Items from a data source
::::

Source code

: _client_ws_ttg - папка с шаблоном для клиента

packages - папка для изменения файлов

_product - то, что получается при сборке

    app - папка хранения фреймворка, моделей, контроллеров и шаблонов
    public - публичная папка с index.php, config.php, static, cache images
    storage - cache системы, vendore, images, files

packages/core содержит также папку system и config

::::

- **INSTRUCTIONS FOR THE TASK**
Output all records verbatim.

- **RESULT**
Source code

: _client_ws_ttg - папка с шаблоном для клиента

packages - папка для изменения файлов

_product - то, что получается при сборке

    app - папка хранения фреймворка, моделей, контроллеров и шаблонов
    public - публичная папка с index.php, config.php, static, cache images
    storage - cache системы, vendore, images, files

packages/core содержит также папку system и config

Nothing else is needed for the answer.